ROM details the life of a lottery runner, a young boy tasked with delivering betting slips to his neighbours, and supplying them with numbers to bet on, all the while avoiding the local gangsters and his fierce rival Phuc. Set in the heart of a Vietnamese housing complex, and supported by a powerful cast, ROM is a tense and violent film about family, greed and desire.
Rom is a lottery runner. He gives people lucky numbers that they in turn use to bet their debts away on, and in return, he receives part of the winnings. When Rom earns enough, he will set out and find his family, who he lost after they were evicted from their home. Phuc’s his enemy, competing against him every chance he gets, even beating him physically to gain the upper hand and earn people’s respect. So is the plot of ROM, the debut feature by Vietnamese director Huy Tran Thanh that premiered last year at Busan International Film Festival, and won the New Currents award for Best Film. Tran Thanh is a refreshingly new voice in the lesser-known Vietnamese film circuit, and with his debut comes an audacious and exhilarating movie.
With much of the action takes place within a crowded living complex, with many scenes featuring tight shots of claustrophobic alleyways and overrun markets. The film itself benefits hugely from this densely populated microcosm- far away from the streets of suburban Vietnam- as the residents of the apartments appear to live by their own rules. Countless chase scenes incorporate the actors’ athletic abilities as they leap from balcony to balcony, as each lead attempts to stop the other from stealing their customers. Some of these scenes really do need to be seen to be believed, as the actors balance themselves precariously on rooftops with such ease, it’s enough to induce vertigo in even the most foolhardy of audience members. In terms of the cinematography, the tight quarters constitute a need for a more active camera, one that joins the action and doesn’t let the audience just sit back and watch it from afar. The fight scenes are intentionally clumsy, and it’s obvious that Rom and Phuc have no training in street fighting, and instead resort to flailing their limbs at each other erratically in the hopes of landing a punch- often to much comedic effect.

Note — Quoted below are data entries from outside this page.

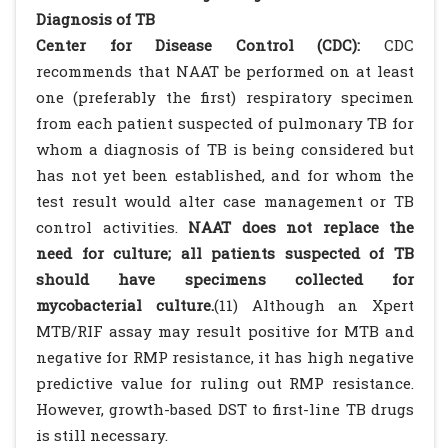
Diagnosis of TB
Center for Disease Control (CDC):
CDC
recommends that NAAT be performed on at least
one (preferably the first) respiratory specimen
from each patient suspected of pulmonary TB for
whom a diagnosis of TB is being considered but
has not yet been established, and for whom the
test result would alter case management or TB
control activities.
NAAT does not replace the
need for culture; all patients suspected of TB
should have specimens collected for
mycobacterial culture.
(11) Although an Xpert
MTB/RIF assay may result positive for MTB and
negative for RMP resistance, it has high negative
predictive value for ruling out RMP resistance.
However, growth-based DST to first-line TB drugs
is still necessary.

Within the film, there runs a common theme of spirituality and superstition. Each character displays some form of belief. Rom is afraid of ghosts, whilst a man that regularly uses Rom’s services attempts to contact the spirit of his deceased wife and child. The film constructs an element of hope in these short scenes, as the characters bring the action to a halt and let themselves reflect on life. It’s in these moments that Tran Thanh truly displays his skills as an up and coming auteur, allowing the quick scenes to slow down and have the actors exhibit their abilities. ROM does have its moments of inconsistency, with some obstacles being set up just to slow down the protagonist, and add some time to the already short 75 minutes run time of the film. Yet, Huy Tran Thanh shows such a clear understanding of the spaces that the characters inhabit, and the hostilities that arise when two opposing characters clash- it can be forgiven for thinking that this film may be more than an intoxicatingly adventurous film, and one that exudes palpable energy that is impossible to shake.